What should I do if I suspect my site has been compromised by this vulnerability?

First, update the plugin to the patched version. Then, review all posts, pages, and revisions for suspicious 'gbmicalc' shortcodes or other script-like content. Check user account logs for unauthorized access. Scan your site with a security plugin or engage a professional security firm. If you handle user data, consider notifying affected users and resetting security tokens.

Does this vulnerability allow remote code execution on my server?

No. This is a stored XSS vulnerability, meaning it injects scripts that run in users' browsers, not code that executes on your server. However, JavaScript running in a user's browser can still steal session cookies, redirect users, or capture credentials, which is a serious threat.
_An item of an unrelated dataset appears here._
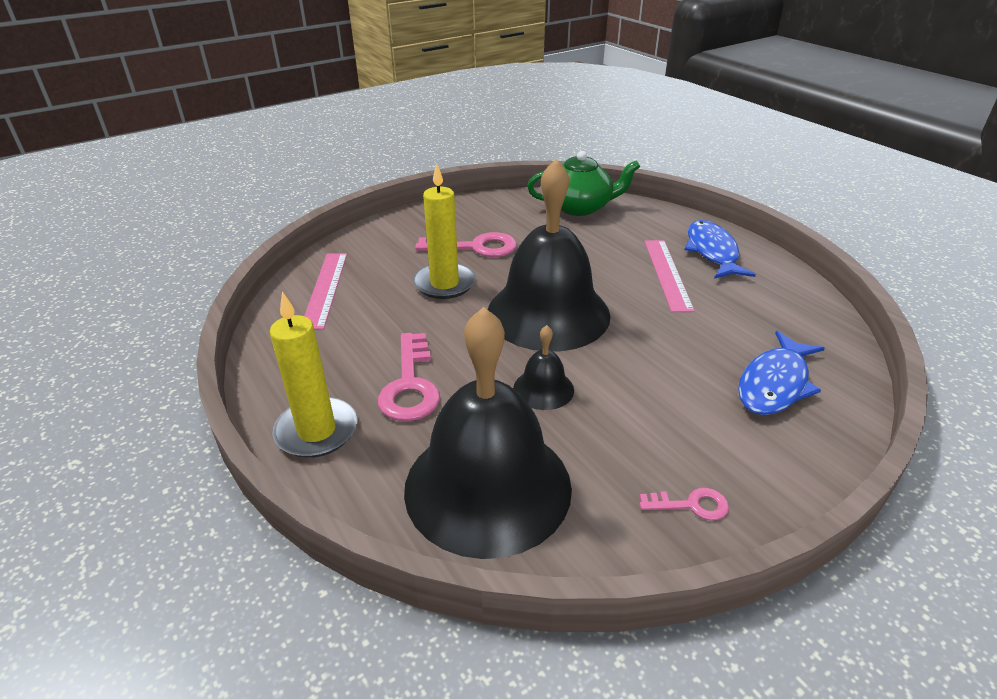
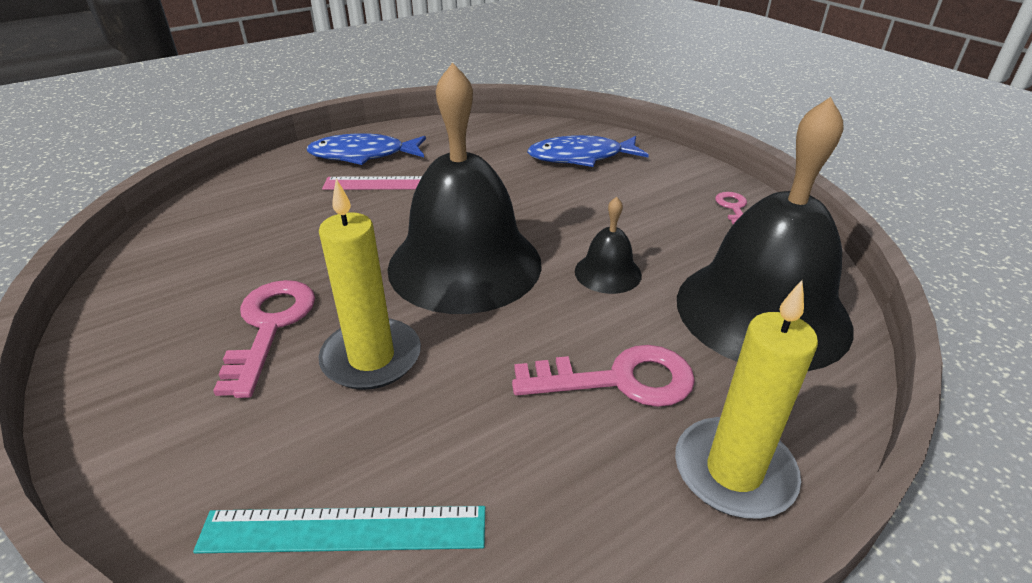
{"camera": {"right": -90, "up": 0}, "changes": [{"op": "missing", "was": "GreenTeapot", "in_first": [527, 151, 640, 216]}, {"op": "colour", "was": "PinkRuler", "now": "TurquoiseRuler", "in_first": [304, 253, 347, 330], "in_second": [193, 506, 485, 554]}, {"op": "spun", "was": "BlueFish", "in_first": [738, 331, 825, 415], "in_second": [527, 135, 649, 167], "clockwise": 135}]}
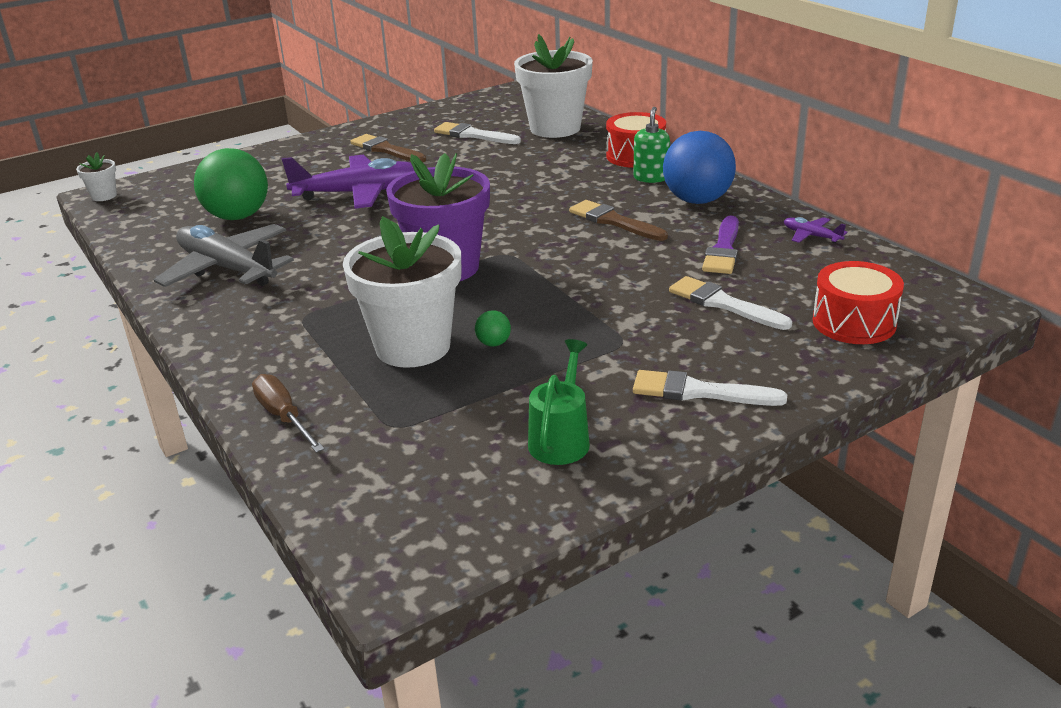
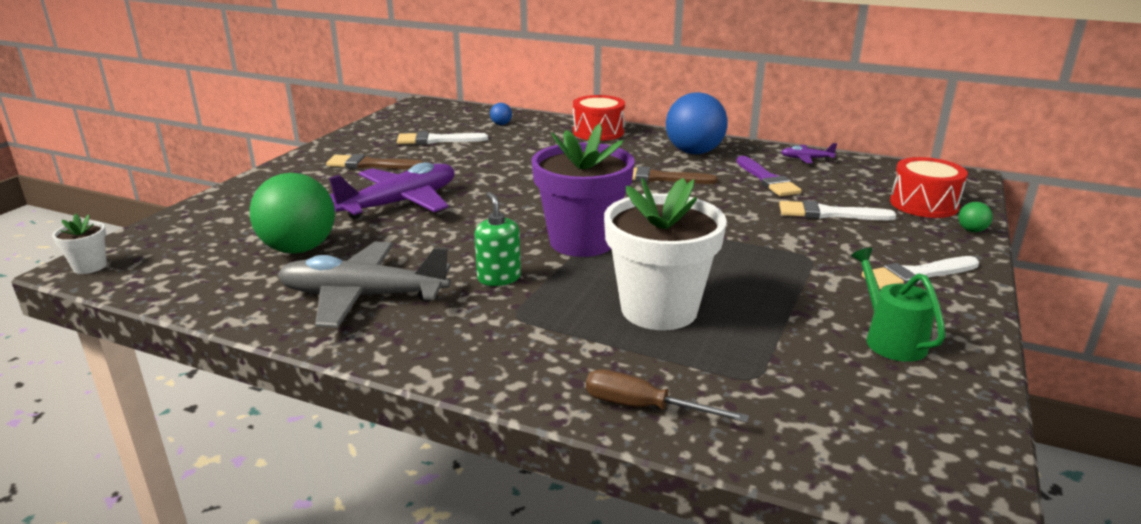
{"camera": {"right": -35, "up": -5}, "changes": [{"op": "exchanged", "was": "WhiteFlowerPot", "now": "BlueBall", "in_first": [514, 34, 593, 138], "in_second": [490, 103, 512, 125]}, {"op": "relocated", "was": "GreenSoapDispenser", "in_first": [633, 107, 670, 183], "in_second": [475, 192, 521, 286]}, {"op": "relocated", "was": "GreenBall", "in_first": [475, 310, 511, 346], "in_second": [958, 202, 993, 232]}]}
This analysis is provided for informational purposes and reflects the vulnerability as described in public disclosures as of June 17, 2026. Patch availability, version numbers, and vendor guidance should be verified against the official WordPress plugin repository and the vendor's advisory before taking action. No exploit code or detailed attack methodology is provided. Organizations should conduct their own risk assessment based on their environment, access controls, and data sensitivity. This document does not constitute professional security advice or a guarantee of security; consult qualified security professionals for guidance specific to your infrastructure. Source: NVD (public-domain), retrieved 2026-07-16. Analysis generated by SEC.co (claude-haiku-4-5).